A wooden block of mass M rests on a horizontal surface. A bullet of mass m moving in the horizontal direction strikes and gets embedded in it. The combined system covers a distance x on the surface. If the coefficient of friction between wood and the surface is $\mu$, the speed of the bullet at the time of striking the block is (where m is mass of the bullet)

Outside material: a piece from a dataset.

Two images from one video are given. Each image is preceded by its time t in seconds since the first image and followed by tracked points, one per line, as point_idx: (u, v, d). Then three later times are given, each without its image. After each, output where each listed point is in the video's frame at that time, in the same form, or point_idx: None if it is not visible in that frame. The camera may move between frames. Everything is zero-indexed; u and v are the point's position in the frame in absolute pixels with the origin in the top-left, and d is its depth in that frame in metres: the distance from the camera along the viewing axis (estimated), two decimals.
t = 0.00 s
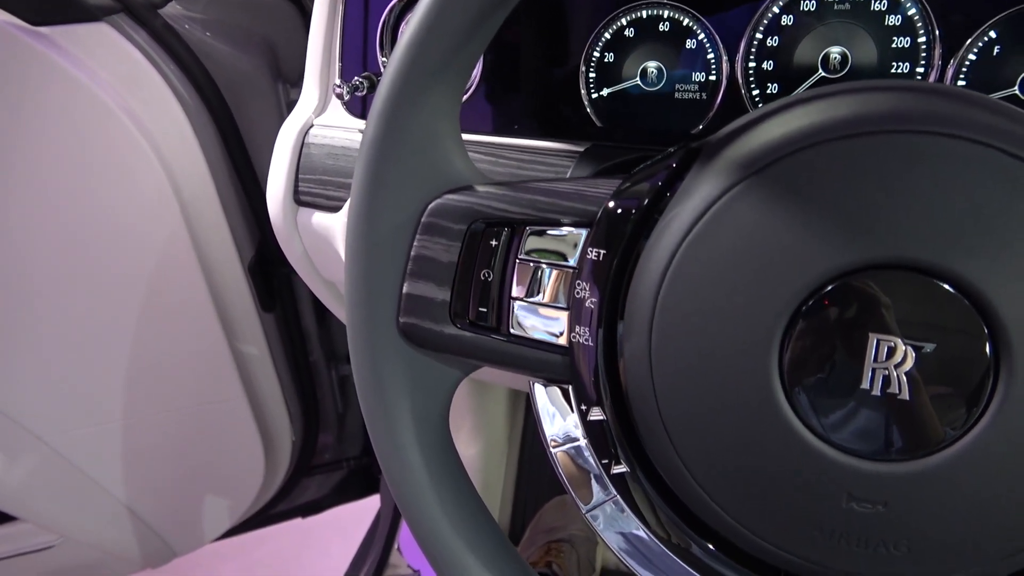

• A. $\sqrt{\frac{2mg}{\mu m}}$
• B. $\sqrt{\frac{2\mu mg}{mx}}$
• C. $\sqrt{2\mu gx}\left(\frac{M+m}{m}\right)$
• D. $\sqrt{\frac{2\mu mx}{M+m}}$

Answer 1

The correct option is C

$\sqrt{2\mu gx}\left(\frac{M+m}{m}\right)$

Let speed of the bullet = v

Speed of the system after the collision = V

By conservation of momentum mv = (m + M)V

$\Rightarrow V=\frac{mv}{M+m}$

So the initial K.E. acquired by the system

$=\frac{1}{2}(M+m)V^2=\frac{1}{2}(m+M){\left(\frac{mv}{M+m}\right)}^2=\frac{1}{2}\frac{m^2{v}^2}{(m+M)}$

This kinetic energy goes against friction work done by friction $=\mu R\times x=\mu (m+M)g\times x$

By the law of conservation of energy

$\frac{1}{2}\frac{m^2{v}^2}{(m+M)}=\mu (m+M)g\times x\Rightarrow v^2=2\mu gx{\left(\frac{m+M}{m}\right)}^2\therefore v=\sqrt{2\mu gx}\left(\frac{M+m}{m}\right)$